Constrains relate different portions of the program by determining how they should be compatible for the program to execute without error. For each expression $n$ in the program’s syntax tree, we introduce a variable of the form $[[n]]$. So if the program has form (foo 1 2)
, we want to introduce variables for 1
, 2
and (foo 1 2)
. We use $[[\cdot]]$ as to represent the type of a node. (eg. for the previous expressions: $[[1]]$, $[[2]]$, $[[(foo\ 1\ 2)]]$)
A table of constraints:
expression at node | generated constraints |
---|---|
n | [[n]] = number |
true | [[true]] = boolean |
false | [[false]] = boolean |
(add1 e) | [[(add1 e)]] = number [[e]] = number |
(+ e1 e2) | [[(+ e1 e2)]] = number [[e1]] = number [[e2]] = number |
(zero? e) | [[(zero? e)]] = boolean [[e]] = number |
(ncons e1 e2) | [[(ncons e1 e2)]] = list(number) [[e1]] = number [[e2]] = list(number) |
(nfirst e) | [[(nfirst e)]] = number [[e]] = list(number) |
(nrest e) | [[(nfirst e)]] = list(number) [[e]] = list(number) |
(nempty? e) | [[(nempty? e)]] = boolean [[e]] = list(number) |
nempty | [[nempty]] = list(number) |
(if c t e) | [[(if c t e)]] = [[t]] [[(if c t e)]] = [[e]] [[c]] = boolean |
(lambda (x) b) | [[(lambda (x) b)]] = [[x]] -> [[b]] |
(f a) | [[(f a)]] = [[a]] -> [[(f a)]] |
Solving Type Constraints
Unification can help solve type constraints. Unification consumes a set of constrains and either
- Identifies inconsistencies amongst the constraints
- Generates a substitution that represents the solution of the constraints
The unification algorithm begins with an empty substitution, then pushes all the constraints onto a stack. When the stack is empty return the substitution, otherwise, pop the constrains X = Y off the stack:
- If X and Y are identical identifiers, do nothing.

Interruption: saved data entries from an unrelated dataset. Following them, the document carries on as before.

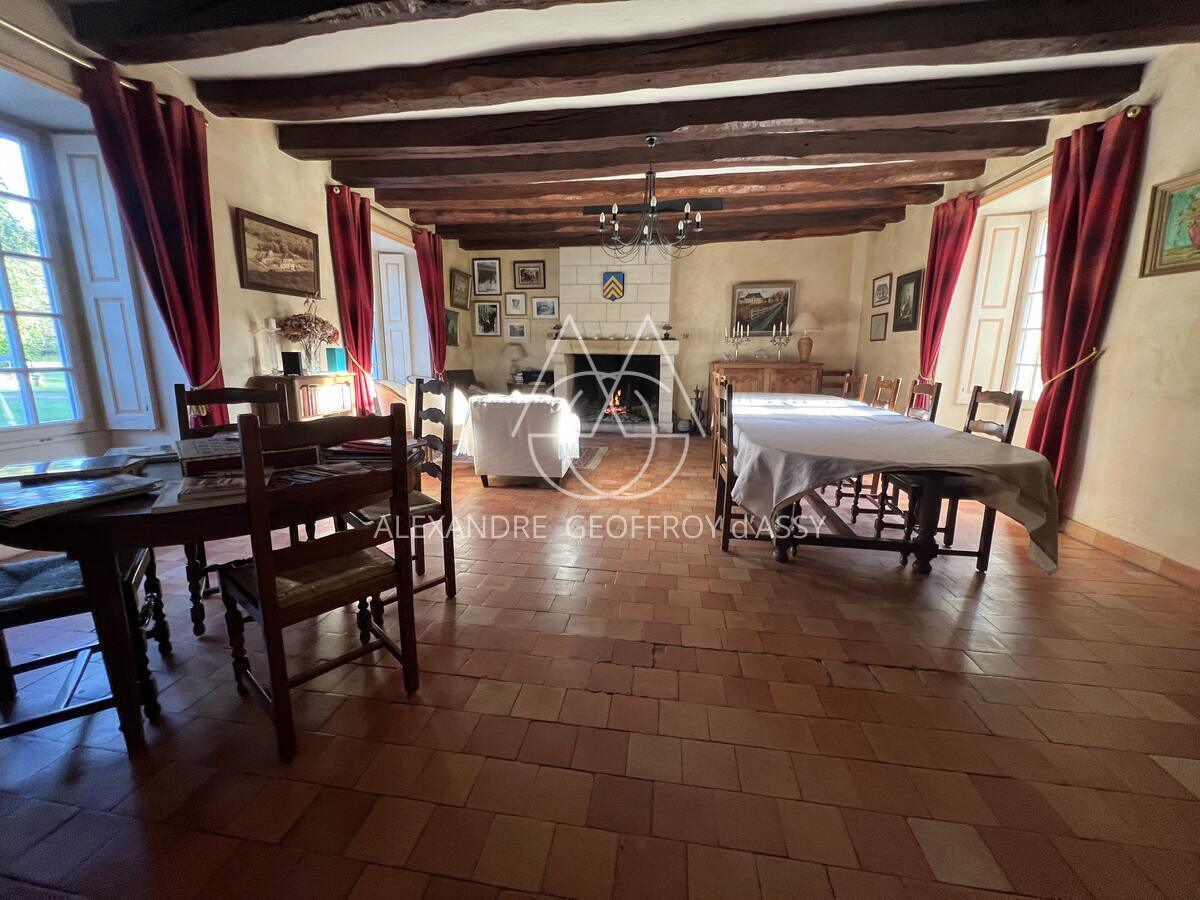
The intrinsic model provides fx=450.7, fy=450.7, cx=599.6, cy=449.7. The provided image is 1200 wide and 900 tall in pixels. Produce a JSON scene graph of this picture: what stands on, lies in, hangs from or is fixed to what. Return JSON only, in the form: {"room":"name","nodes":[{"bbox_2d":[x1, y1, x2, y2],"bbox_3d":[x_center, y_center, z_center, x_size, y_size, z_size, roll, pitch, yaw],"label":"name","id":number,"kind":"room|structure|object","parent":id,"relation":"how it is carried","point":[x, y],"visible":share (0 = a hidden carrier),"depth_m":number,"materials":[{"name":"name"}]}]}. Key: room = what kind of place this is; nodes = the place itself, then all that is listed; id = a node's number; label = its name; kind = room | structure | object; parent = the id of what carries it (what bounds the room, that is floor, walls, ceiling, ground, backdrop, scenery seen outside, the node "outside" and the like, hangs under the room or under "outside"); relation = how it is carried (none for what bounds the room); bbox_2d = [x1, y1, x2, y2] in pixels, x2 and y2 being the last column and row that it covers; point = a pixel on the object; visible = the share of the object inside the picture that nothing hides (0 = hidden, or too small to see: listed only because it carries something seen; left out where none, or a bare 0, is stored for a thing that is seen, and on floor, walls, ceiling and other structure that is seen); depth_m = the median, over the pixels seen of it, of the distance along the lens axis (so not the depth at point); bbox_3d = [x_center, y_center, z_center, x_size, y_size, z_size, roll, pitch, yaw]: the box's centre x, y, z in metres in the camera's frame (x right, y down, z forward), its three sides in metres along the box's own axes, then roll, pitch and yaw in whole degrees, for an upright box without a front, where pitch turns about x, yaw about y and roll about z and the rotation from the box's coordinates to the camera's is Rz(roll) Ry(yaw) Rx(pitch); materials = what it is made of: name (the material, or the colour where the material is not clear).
{"room":"dining room","nodes":[
{"label":"dining room","id":0,"kind":"room"},
{"bbox_2d":[0,0,474,533],"bbox_3d":[-2.793,-1.083,3.369,0.267,2.979,8.598,2,12,8],"label":"left wall","id":1,"kind":"structure","parent":0,"point":[234,276],"depth_m":3.23,"materials":[{"name":"paint"}]},
{"bbox_2d":[0,120,103,443],"bbox_3d":[-3.224,-0.839,2.107,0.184,1.757,1.199,2,12,8],"label":"window","id":2,"kind":"structure","parent":1,"relation":"in","point":[13,313],"depth_m":2.53,"materials":[{"name":"white glass"}]},
{"bbox_2d":[55,136,159,430],"bbox_3d":[-3.011,-0.984,2.765,0.344,1.702,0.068,1,12,1],"label":"window shutter","id":3,"kind":"object","parent":2,"relation":"attached to","point":[88,225],"visible":0.85,"depth_m":2.73,"materials":[{"name":"white paint"}]},
{"bbox_2d":[0,17,144,95],"bbox_3d":[-2.794,-1.838,1.656,0.164,0.069,2.418,2,12,8],"label":"curtain rod","id":4,"kind":"object","parent":1,"relation":"attached to","point":[21,31],"visible":0.68,"depth_m":2.19,"materials":[{"name":"metal"}]},
{"bbox_2d":[75,58,225,434],"bbox_3d":[-2.609,-0.859,2.814,0.203,2.535,0.520,2,12,8],"label":"curtain","id":5,"kind":"object","parent":4,"relation":"hanging from","point":[160,155],"visible":0.82,"depth_m":2.71,"materials":[{"name":"red fabric"}]},
{"bbox_2d":[236,208,320,297],"bbox_3d":[-2.556,-1.549,3.628,0.038,0.547,0.773,2,12,8],"label":"framed painting","id":6,"kind":"object","parent":1,"relation":"attached to","point":[272,286],"visible":0.99,"depth_m":3.56},
{"bbox_2d":[327,183,423,235],"bbox_3d":[-2.413,-2.676,5.184,0.142,0.077,2.120,2,12,8],"label":"curtain rod","id":7,"kind":"object","parent":1,"relation":"attached to","point":[413,228],"visible":0.55,"depth_m":4.93,"materials":[{"name":"metal"}]},
{"bbox_2d":[325,183,377,412],"bbox_3d":[-2.443,-1.208,4.577,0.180,2.611,0.586,2,12,8],"label":"curtain","id":8,"kind":"object","parent":7,"relation":"hanging from","point":[354,255],"visible":0.81,"depth_m":4.46,"materials":[{"name":"red fabric"}]},
{"bbox_2d":[414,229,448,378],"bbox_3d":[-2.246,-1.543,6.144,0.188,2.654,0.601,2,12,8],"label":"curtain","id":9,"kind":"object","parent":7,"relation":"hanging from","point":[438,313],"visible":0.8,"depth_m":5.99,"materials":[{"name":"red fabric"}]},
{"bbox_2d":[373,245,416,388],"bbox_3d":[-2.849,-1.650,5.871,0.782,1.860,0.286,2,12,8],"label":"window","id":10,"kind":"structure","parent":1,"relation":"in","point":[381,265],"depth_m":5.83,"materials":[{"name":"white"}]},
{"bbox_2d":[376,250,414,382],"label":"window shutter","id":11,"kind":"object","parent":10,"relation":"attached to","point":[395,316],"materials":[{"name":"white paint"}]},
{"bbox_2d":[444,308,459,345],"bbox_3d":[-2.238,-1.823,6.767,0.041,0.515,0.500,2,12,8],"label":"framed picture","id":12,"kind":"object","parent":1,"relation":"attached to","point":[453,328],"visible":0.8,"depth_m":6.78},
{"bbox_2d":[449,268,470,309],"bbox_3d":[-2.117,-2.421,6.822,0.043,0.527,0.579,2,12,8],"label":"framed picture","id":13,"kind":"object","parent":1,"relation":"attached to","point":[460,291],"visible":0.99,"depth_m":6.78},
{"bbox_2d":[503,342,527,380],"bbox_3d":[-1.321,-1.395,7.103,0.383,0.629,0.374,2,12,8],"label":"table lamp","id":14,"kind":"object","parent":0,"point":[510,346],"visible":0.98,"depth_m":6.98,"materials":[{"name":"white"}]},
{"bbox_2d":[0,432,1199,899],"bbox_3d":[0.163,0.500,3.538,6.639,0.107,9.080,2,12,8],"label":"floor","id":15,"kind":"structure","parent":0,"point":[406,712],"depth_m":1.44,"materials":[{"name":"brown tile"}]},
{"bbox_2d":[0,542,168,740],"bbox_3d":[-1.789,0.357,1.374,0.508,1.050,0.458,-7,14,-34],"label":"wooden chair","id":16,"kind":"object","parent":15,"relation":"on","point":[31,571],"visible":0.72,"depth_m":1.40,"materials":[{"name":"wood"}]},
{"bbox_2d":[0,432,422,751],"bbox_3d":[-1.410,0.414,1.814,1.254,0.742,1.103,-4,13,-24],"label":"dining table","id":17,"kind":"object","parent":15,"relation":"on","point":[127,525],"visible":0.6,"depth_m":1.31,"materials":[{"name":"brown wood"}]},
{"bbox_2d":[0,451,148,483],"bbox_3d":[-1.847,0.061,1.578,0.355,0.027,0.264,-7,14,-34],"label":"magazine","id":18,"kind":"object","parent":17,"relation":"on","point":[31,472],"visible":0.98,"depth_m":1.54,"materials":[{"name":"paper"}]},
{"bbox_2d":[0,472,158,527],"bbox_3d":[-1.574,0.125,1.310,0.345,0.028,0.374,5,12,20],"label":"magazine stack","id":19,"kind":"object","parent":17,"relation":"on","point":[40,490],"visible":0.98,"depth_m":1.29,"materials":[{"name":"paper"}]},
{"bbox_2d":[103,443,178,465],"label":"magazine","id":20,"kind":"object","parent":17,"relation":"on","point":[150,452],"visible":0.9,"depth_m":1.81,"materials":[{"name":"paper"}]},
{"bbox_2d":[164,470,251,506],"bbox_3d":[-1.188,0.108,1.405,0.232,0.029,0.207,-6,13,-30],"label":"magazine","id":21,"kind":"object","parent":17,"relation":"on","point":[195,490],"visible":0.86,"depth_m":1.35,"materials":[{"name":"paper"}]},
{"bbox_2d":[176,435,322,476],"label":"book","id":22,"kind":"object","parent":17,"relation":"on","point":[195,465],"visible":0.81,"depth_m":1.63,"materials":[{"name":"brown"}]},
{"bbox_2d":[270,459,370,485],"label":"magazine","id":23,"kind":"object","parent":17,"relation":"on","point":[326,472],"visible":0.77,"depth_m":1.56,"materials":[{"name":"paper"}]},
{"bbox_2d":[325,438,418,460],"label":"book","id":24,"kind":"object","parent":17,"relation":"on","point":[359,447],"visible":0.83,"depth_m":1.93,"materials":[{"name":"red paper"}]},
{"bbox_2d":[177,380,290,634],"bbox_3d":[-1.646,0.211,2.106,0.451,1.006,0.491,-5,13,-28],"label":"wooden chair","id":25,"kind":"object","parent":15,"relation":"on","point":[229,389],"visible":0.32,"depth_m":2.05,"materials":[{"name":"brown wood"}]},
{"bbox_2d":[248,373,353,423],"bbox_3d":[-2.449,-0.168,3.849,0.383,0.921,0.728,2,12,8],"label":"wooden cabinet","id":26,"kind":"object","parent":15,"relation":"on","point":[296,381],"visible":0.36,"depth_m":3.55,"materials":[{"name":"brown wood"}]},
{"bbox_2d":[263,319,281,375],"bbox_3d":[-2.535,-0.799,3.489,0.110,0.424,0.110,2,12,8],"label":"candlestick","id":27,"kind":"object","parent":26,"relation":"on","point":[272,323],"visible":0.99,"depth_m":3.47,"materials":[{"name":"glass"}]},
{"bbox_2d":[280,350,301,375],"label":"picture frame","id":28,"kind":"object","parent":26,"relation":"on","point":[294,359],"visible":0.99,"depth_m":3.52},
{"bbox_2d":[277,298,339,373],"bbox_3d":[-2.384,-0.943,3.698,0.416,0.598,0.463,2,12,8],"label":"flower vase","id":29,"kind":"object","parent":26,"relation":"on","point":[321,339],"visible":0.97,"depth_m":3.65,"materials":[{"name":"clear glass"}]},
{"bbox_2d":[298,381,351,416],"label":"books","id":30,"kind":"object","parent":26,"relation":"in","point":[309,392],"visible":0.78,"depth_m":3.65,"materials":[{"name":"paper"}]},
{"bbox_2d":[324,347,346,372],"bbox_3d":[-2.331,-0.798,3.976,0.119,0.202,0.127,2,12,8],"label":"teal box","id":31,"kind":"object","parent":26,"relation":"on","point":[329,356],"visible":0.99,"depth_m":3.93,"materials":[{"name":"teal"}]},
{"bbox_2d":[217,401,422,763],"bbox_3d":[-0.920,0.350,1.489,0.486,1.012,0.459,11,15,41],"label":"wooden chair","id":32,"kind":"object","parent":15,"relation":"on","point":[259,573],"visible":0.99,"depth_m":1.37,"materials":[{"name":"brown wood"}]},
{"bbox_2d":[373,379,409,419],"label":"armchair","id":33,"kind":"object","parent":15,"relation":"on","point":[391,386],"visible":0.28,"depth_m":4.90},
{"bbox_2d":[346,378,457,604],"bbox_3d":[-1.006,0.189,2.187,0.474,1.038,0.465,-10,16,-43],"label":"chair","id":34,"kind":"object","parent":15,"relation":"on","point":[445,555],"visible":0.6,"depth_m":2.19,"materials":[{"name":"brown wood"}]},
{"bbox_2d":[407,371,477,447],"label":"armchair","id":35,"kind":"object","parent":15,"relation":"on","point":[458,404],"visible":0.37,"depth_m":4.96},
{"bbox_2d":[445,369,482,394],"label":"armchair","id":36,"kind":"object","parent":15,"relation":"on","point":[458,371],"visible":0.39,"depth_m":6.81,"materials":[{"name":"brown wood"}]},
{"bbox_2d":[463,392,581,486],"bbox_3d":[-0.685,-0.144,4.293,0.931,0.802,0.879,2,12,8],"label":"armchair","id":37,"kind":"object","parent":15,"relation":"on","point":[495,470],"visible":0.99,"depth_m":3.90,"materials":[{"name":"white fabric"}]},
{"bbox_2d":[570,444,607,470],"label":"rug","id":38,"kind":"object","parent":15,"relation":"on","point":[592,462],"visible":0.5,"depth_m":5.13,"materials":[{"name":"grey carpet"}]},
{"bbox_2d":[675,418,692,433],"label":"pot","id":39,"kind":"object","parent":15,"relation":"on","point":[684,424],"visible":0.98,"depth_m":6.78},
{"bbox_2d":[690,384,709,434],"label":"fireplace tool set","id":40,"kind":"object","parent":15,"relation":"on","point":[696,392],"visible":0.93,"depth_m":6.83,"materials":[{"name":"black metal"}]},
{"bbox_2d":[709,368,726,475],"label":"dining chair","id":41,"kind":"object","parent":15,"relation":"on","point":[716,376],"visible":0.23,"depth_m":4.36,"materials":[{"name":"brown wood"}]},
{"bbox_2d":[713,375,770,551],"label":"dining chair","id":42,"kind":"object","parent":15,"relation":"on","point":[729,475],"visible":0.52,"depth_m":2.75,"materials":[{"name":"brown wood"}]},
{"bbox_2d":[708,360,821,426],"bbox_3d":[2.389,-0.717,6.606,1.518,1.059,0.526,2,12,8],"label":"sideboard","id":43,"kind":"object","parent":15,"relation":"on","point":[734,369],"visible":0.43,"depth_m":6.34,"materials":[{"name":"brown wood"}]},
{"bbox_2d":[723,320,747,361],"bbox_3d":[1.948,-1.576,6.514,0.252,0.570,0.259,-7,14,-32],"label":"candelabra","id":44,"kind":"object","parent":43,"relation":"on","point":[734,331],"visible":0.99,"depth_m":6.50,"materials":[{"name":"silver metal"}]},
{"bbox_2d":[770,320,790,360],"bbox_3d":[2.547,-1.545,6.378,0.305,0.561,0.163,2,12,8],"label":"candelabra","id":45,"kind":"object","parent":43,"relation":"on","point":[773,331],"visible":0.99,"depth_m":6.37,"materials":[{"name":"silver metal"}]},
{"bbox_2d":[792,312,821,361],"bbox_3d":[2.915,-1.613,6.387,0.393,0.693,0.390,2,12,8],"label":"table lamp","id":46,"kind":"object","parent":43,"relation":"on","point":[806,316],"visible":0.99,"depth_m":6.27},
{"bbox_2d":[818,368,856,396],"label":"wooden chair","id":47,"kind":"object","parent":15,"relation":"on","point":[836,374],"visible":0.31,"depth_m":6.09,"materials":[{"name":"brown wood"}]},
{"bbox_2d":[840,371,869,403],"bbox_3d":[2.301,-0.254,4.513,0.462,1.006,0.460,2,12,8],"label":"wooden chair","id":48,"kind":"object","parent":15,"relation":"on","point":[863,379],"visible":0.22,"depth_m":4.29,"materials":[{"name":"brown wood"}]},
{"bbox_2d":[870,375,901,411],"bbox_3d":[2.284,-0.142,4.011,0.464,1.021,0.450,2,12,8],"label":"wooden chair","id":49,"kind":"object","parent":15,"relation":"on","point":[885,386],"visible":0.27,"depth_m":3.88,"materials":[{"name":"brown wood"}]},
{"bbox_2d":[726,388,1060,576],"bbox_3d":[1.724,0.068,3.607,1.328,0.738,3.168,2,12,8],"label":"dining table","id":50,"kind":"object","parent":15,"relation":"on","point":[932,475],"visible":0.91,"depth_m":2.34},
{"bbox_2d":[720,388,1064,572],"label":"tablecloth","id":51,"kind":"object","parent":50,"relation":"on","point":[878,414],"visible":0.7,"depth_m":2.30,"materials":[{"name":"fabric"}]},
{"bbox_2d":[904,379,941,421],"bbox_3d":[2.207,-0.025,3.452,0.472,1.007,0.451,2,12,8],"label":"wooden chair","id":52,"kind":"object","parent":15,"relation":"on","point":[920,386],"visible":0.22,"depth_m":3.30,"materials":[{"name":"brown wood"}]},
{"bbox_2d":[901,385,1022,569],"bbox_3d":[2.085,0.123,2.722,0.463,1.018,0.455,2,12,8],"label":"wooden chair","id":53,"kind":"object","parent":15,"relation":"on","point":[1014,407],"visible":0.53,"depth_m":2.61,"materials":[{"name":"brown wood"}]},
{"bbox_2d":[46,0,1199,252],"bbox_3d":[0.207,-2.307,2.646,6.714,0.160,8.598,2,12,8],"label":"ceiling","id":54,"kind":"structure","parent":0,"point":[222,74],"depth_m":2.63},
{"bbox_2d":[66,0,599,65],"bbox_3d":[-0.236,-2.011,1.932,4.742,0.204,0.273,2,12,8],"label":"ceiling beam","id":55,"kind":"structure","parent":54,"relation":"attached to","point":[247,21],"depth_m":2.11,"materials":[{"name":"brown wood"}]},
{"bbox_2d":[599,135,702,262],"bbox_3d":[0.388,-1.941,3.482,0.834,0.888,0.811,2,12,8],"label":"chandelier","id":56,"kind":"object","parent":54,"relation":"hanging from","point":[681,225],"visible":1,"depth_m":3.46,"materials":[{"name":"metal"}]},
{"bbox_2d":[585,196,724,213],"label":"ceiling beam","id":57,"kind":"object","parent":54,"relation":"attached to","point":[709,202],"visible":0.85,"depth_m":4.84,"materials":[{"name":"black wood"}]},
{"bbox_2d":[343,154,981,205],"bbox_3d":[0.439,-2.582,4.450,5.744,0.202,0.244,2,12,8],"label":"ceiling beam","id":58,"kind":"structure","parent":54,"relation":"attached to","point":[396,195],"depth_m":4.31,"materials":[{"name":"brown wood"}]},
{"bbox_2d":[404,187,925,223],"bbox_3d":[0.538,-2.744,5.118,5.701,0.195,0.213,2,12,8],"label":"ceiling beam","id":59,"kind":"structure","parent":54,"relation":"attached to","point":[592,213],"depth_m":4.96,"materials":[{"name":"brown wood"}]},
{"bbox_2d":[424,200,908,245],"bbox_3d":[0.821,-2.919,5.895,6.540,0.207,0.307,2,12,8],"label":"ceiling beam","id":60,"kind":"structure","parent":54,"relation":"attached to","point":[845,210],"depth_m":5.71,"materials":[{"name":"brown wood"}]},
{"bbox_2d":[297,115,1041,181],"bbox_3d":[0.443,-2.423,3.664,5.788,0.197,0.274,2,12,8],"label":"ceiling beam","id":61,"kind":"structure","parent":54,"relation":"attached to","point":[1029,142],"depth_m":3.54,"materials":[{"name":"brown wood"}]},
{"bbox_2d":[167,0,1197,120],"bbox_3d":[0.331,-2.164,2.553,5.760,0.201,0.292,2,12,8],"label":"ceiling beam","id":62,"kind":"structure","parent":54,"relation":"attached to","point":[627,89],"depth_m":2.43,"materials":[{"name":"brown wood"}]},
{"bbox_2d":[230,65,1134,156],"bbox_3d":[0.365,-2.277,3.088,5.647,0.213,0.281,2,12,8],"label":"ceiling beam","id":63,"kind":"structure","parent":54,"relation":"attached to","point":[644,129],"depth_m":2.96,"materials":[{"name":"brown wood"}]},
{"bbox_2d":[448,229,872,428],"bbox_3d":[0.796,-1.812,7.144,6.315,2.973,0.299,2,12,8],"label":"back wall","id":64,"kind":"structure","parent":0,"point":[677,301],"depth_m":6.77,"materials":[{"name":"beige paint"}]},
{"bbox_2d":[471,257,500,296],"bbox_3d":[-1.762,-2.692,7.002,0.420,0.546,0.037,2,12,8],"label":"framed picture","id":65,"kind":"object","parent":64,"relation":"attached to","point":[480,273],"visible":0.98,"depth_m":7.00},
{"bbox_2d":[472,300,501,336],"bbox_3d":[-1.787,-2.084,7.141,0.424,0.526,0.036,2,12,8],"label":"framed picture","id":66,"kind":"object","parent":64,"relation":"attached to","point":[485,326],"visible":0.98,"depth_m":7.13},
{"bbox_2d":[504,292,527,316],"bbox_3d":[-1.296,-2.253,6.974,0.322,0.341,0.032,2,12,8],"label":"framed picture","id":67,"kind":"object","parent":64,"relation":"attached to","point":[515,298],"visible":0.97,"depth_m":6.96,"materials":[{"name":"white paper"}]},
{"bbox_2d":[504,318,528,340],"bbox_3d":[-1.326,-1.906,7.156,0.372,0.309,0.034,2,12,8],"label":"framed picture","id":68,"kind":"object","parent":64,"relation":"attached to","point":[513,331],"visible":0.98,"depth_m":7.14,"materials":[{"name":"white paper"}]},
{"bbox_2d":[513,260,545,289],"bbox_3d":[-1.093,-2.713,7.013,0.487,0.413,0.034,2,12,8],"label":"framed picture","id":69,"kind":"object","parent":64,"relation":"attached to","point":[530,278],"visible":0.98,"depth_m":7.01,"materials":[{"name":"brown"}]},
{"bbox_2d":[531,295,558,318],"bbox_3d":[-0.839,-2.176,6.882,0.397,0.316,0.030,2,12,8],"label":"framed picture","id":70,"kind":"object","parent":64,"relation":"attached to","point":[537,313],"visible":0.98,"depth_m":6.87,"materials":[{"name":"white paper"}]},
{"bbox_2d":[544,247,678,432],"bbox_3d":[0.227,-1.738,6.940,2.008,2.856,1.006,2,12,8],"label":"fireplace","id":71,"kind":"object","parent":64,"relation":"attached to","point":[629,278],"visible":0.88,"depth_m":6.95,"materials":[{"name":"white stone"}]},
{"bbox_2d":[601,271,624,301],"bbox_3d":[0.196,-2.435,6.717,0.329,0.408,0.041,2,12,8],"label":"coat of arms","id":72,"kind":"object","parent":71,"relation":"attached to","point":[612,281],"visible":0.99,"depth_m":6.70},
{"bbox_2d":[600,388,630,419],"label":"fire","id":73,"kind":"object","parent":71,"relation":"in","point":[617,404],"visible":0.69,"depth_m":7.09,"materials":[{"name":"orange"}]},
{"bbox_2d":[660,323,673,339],"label":"mantel ornament","id":74,"kind":"object","parent":71,"relation":"on","point":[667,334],"visible":0.99,"depth_m":6.64,"materials":[{"name":"black"}]},
{"bbox_2d":[730,281,795,336],"bbox_3d":[2.414,-2.093,6.725,0.870,0.779,0.047,2,12,8],"label":"framed painting","id":75,"kind":"object","parent":64,"relation":"attached to","point":[771,318],"visible":0.87,"depth_m":6.71},
{"bbox_2d":[859,43,1198,582],"bbox_3d":[3.395,-0.843,2.689,0.257,2.958,8.024,2,12,8],"label":"right wall","id":76,"kind":"structure","parent":0,"point":[1161,127],"depth_m":2.74,"materials":[{"name":"beige paint"}]},
{"bbox_2d":[868,312,887,340],"bbox_3d":[3.615,-1.593,5.859,0.029,0.334,0.373,2,12,8],"label":"framed picture","id":77,"kind":"object","parent":76,"relation":"attached to","point":[880,326],"visible":0.99,"depth_m":5.83},
{"bbox_2d":[871,272,892,306],"bbox_3d":[3.675,-2.080,5.878,0.029,0.376,0.438,2,12,8],"label":"framed picture","id":78,"kind":"object","parent":76,"relation":"attached to","point":[880,293],"visible":0.98,"depth_m":5.86},
{"bbox_2d":[891,268,922,331],"bbox_3d":[3.560,-1.722,5.221,0.035,0.666,0.523,2,12,8],"label":"framed picture","id":79,"kind":"object","parent":76,"relation":"attached to","point":[910,281],"visible":0.99,"depth_m":5.20},
{"bbox_2d":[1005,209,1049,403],"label":"window","id":80,"kind":"structure","parent":76,"relation":"in","point":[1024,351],"depth_m":3.96,"materials":[{"name":"white"}]},
{"bbox_2d":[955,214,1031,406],"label":"window shutter","id":81,"kind":"object","parent":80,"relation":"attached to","point":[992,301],"visible":0.82,"depth_m":4.19,"materials":[{"name":"white paint"}]},
{"bbox_2d":[966,104,1150,205],"bbox_3d":[3.350,-2.168,3.437,0.156,0.077,2.040,2,12,8],"label":"curtain rod","id":82,"kind":"object","parent":76,"relation":"attached to","point":[1134,114],"visible":0.52,"depth_m":3.37,"materials":[{"name":"metal"}]},
{"bbox_2d":[916,193,981,388],"bbox_3d":[3.464,-1.184,4.660,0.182,2.637,0.552,2,12,8],"label":"curtain","id":83,"kind":"object","parent":82,"relation":"hanging from","point":[952,240],"visible":0.74,"depth_m":4.53,"materials":[{"name":"red fabric"}]},
{"bbox_2d":[1026,104,1150,499],"bbox_3d":[3.144,-0.791,3.048,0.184,2.596,0.540,2,12,8],"label":"curtain","id":84,"kind":"object","parent":82,"relation":"hanging from","point":[1084,273],"visible":0.85,"depth_m":2.95,"materials":[{"name":"red fabric"}]},
{"bbox_2d":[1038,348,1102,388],"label":"curtain tieback","id":85,"kind":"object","parent":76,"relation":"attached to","point":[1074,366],"visible":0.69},
{"bbox_2d":[1058,514,1199,589],"bbox_3d":[3.095,0.668,2.350,0.019,0.105,5.446,2,12,8],"label":"baseboard","id":86,"kind":"structure","parent":76,"relation":"attached to","point":[1099,535],"depth_m":2.64,"materials":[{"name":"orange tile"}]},
{"bbox_2d":[1138,170,1199,278],"bbox_3d":[3.088,-1.163,2.264,0.038,0.494,0.608,2,12,8],"label":"framed painting","id":87,"kind":"object","parent":76,"relation":"attached to","point":[1198,248],"visible":1,"depth_m":2.43}
]}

- If X is an identifier, replace all occurances of X by Y both on the stack and in the substitution, and add X -> Y to the substitution.
- If Y is an identifier, replace all occurances of Y by X both on the stack and in the substitution, and add Y -> X to the substitution.
- If X is of the form C(X1, …, Xn) for some constructor C, and Y is of the form C(Y1, …, Yn), then push Xi = Xi for all
1 <= i <= n
onto the stack. - Otherwise, X and Y don’t unify. Report an error.